Резко, так, что всех влево потянуло, шофер крутанул к станции.

– Товарищ, послушайте, товарищ! Вы же не можете так поступить! Виктор, что же ты молчишь? Товарищ, вы же советский человек.

Виктор схватил его за плечо:

– Ты!

– А ну не лапай!

Взвизгнули тормоза, кинуло всех вперед.

– Вылазь!

– Вы не имеете права! Виктор!.. Товарищ!..

Всей ладонью шофер давил на сигнал. Машина стояла позади дощатой станции и сигналила так, что уши закладывало. Какие-то люди на платформе оборачивались.

– Милиция! – выскочив, орал шофер. И снова давил сигнал.– Милиция!

Зина плакала, что-то кричала, но голоса не было слышно. Андрей сидел белый. В замке торчал ключ зажигания: брелок в виде шины покачивался на цепочке. Решение было мгновенным: сесть за руль – и пусть догоняет. Но в следующий момент он выскочил из машины.

– Не ори! Чего орешь?

– Милиция!

– Ори, ори! Громче.

Никогда в жизни не хотелось ему так ударить. Бить в это орущее лицо. Но уже бежали сюда по платформе люди, выскочил человек в железнодорожной фуражке. И, заслонясь от машины спиной, Андрей отстегивал, срывал с руки часы.

– На! Бери! Все равно хоть тут милиция, хоть танки вызывай…

– Да? А вот поглядим!

Но видно было – колеблется. И, ненавидя, Андрей униженно просил:

– Бери, чего там… Хотел такие? С ребенком никто не выгонит, пойми. Шеф, давай по-хорошему. Честное слово, ну?

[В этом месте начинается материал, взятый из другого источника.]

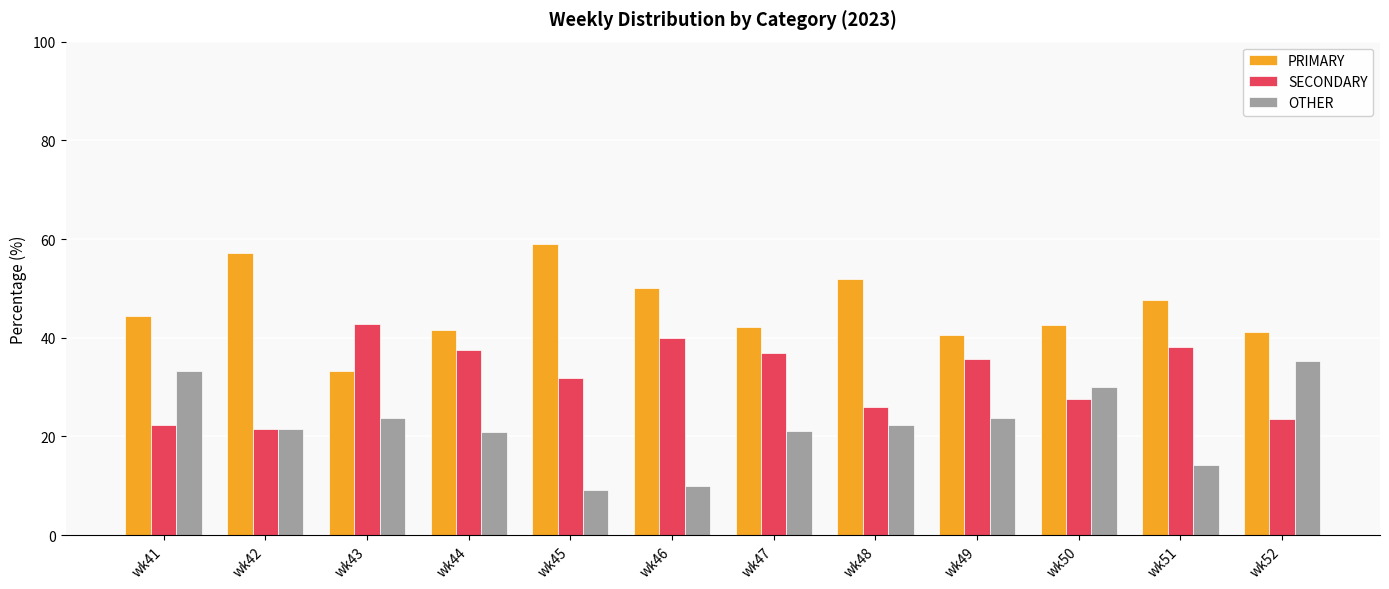

List the series in order of their overall mean, highest first.

PRIMARY, SECONDARY, OTHER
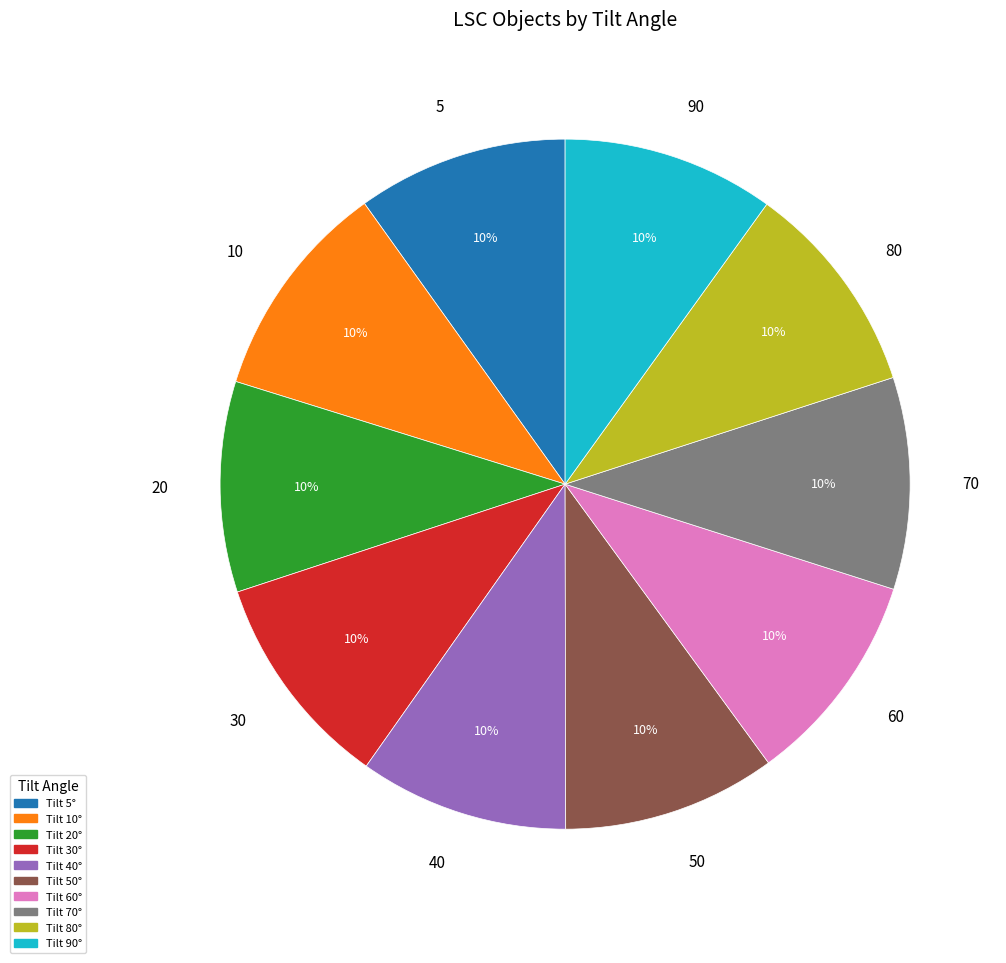

Approximately how many times larger is the value at 60 compared to 10?

1.0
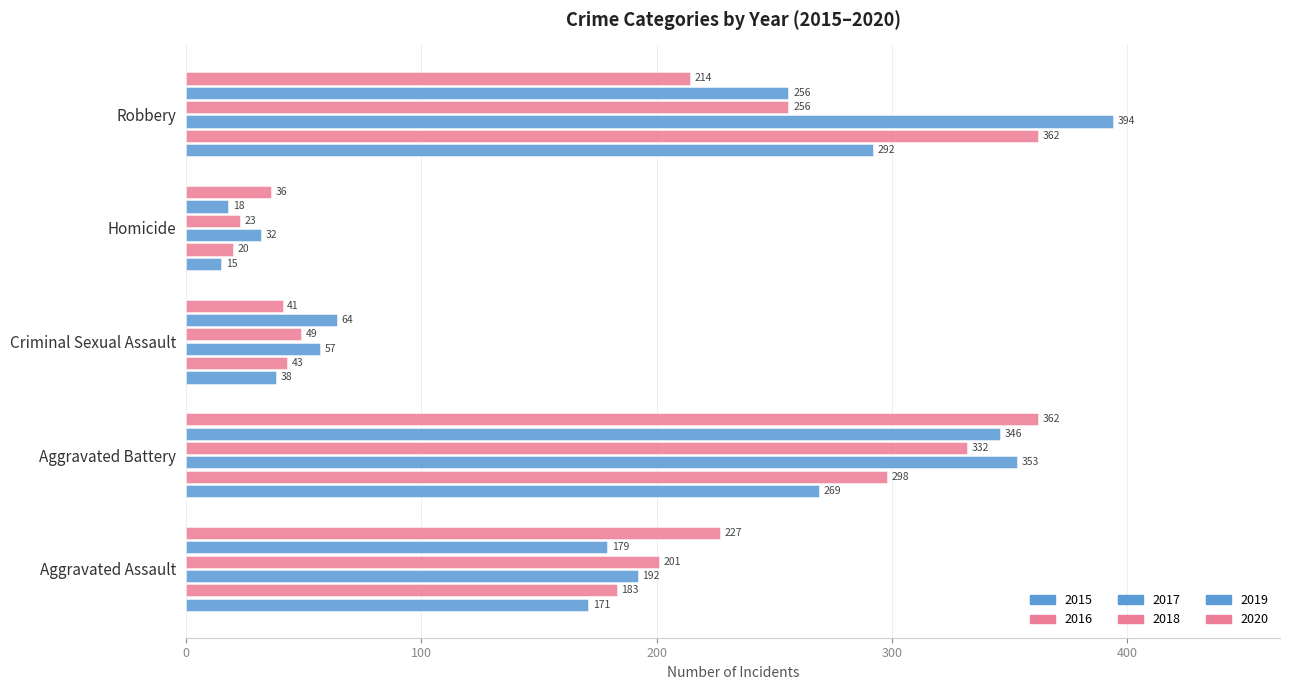

How many data points does each series have?

5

– А голову с меня снимут, это как?

– Шляпу наденешь.

И совал, совал часы в потную руку.

– Бери, не обижайся. Да ладно, ладно, бери.

Всунул наконец.

– Людям сделаешь, а потом они же тебе…

Но уже садился за руль. На виду прыгавших с платформы, бегущих на крик людей развернул машину и погнал обратно к грейдеру.

Андрей сидел рядом с ним, весь еще дрожа. Сзади всхлипывала Зина. Виктор – затяжка за затяжкой – нервно докуривал сигарету.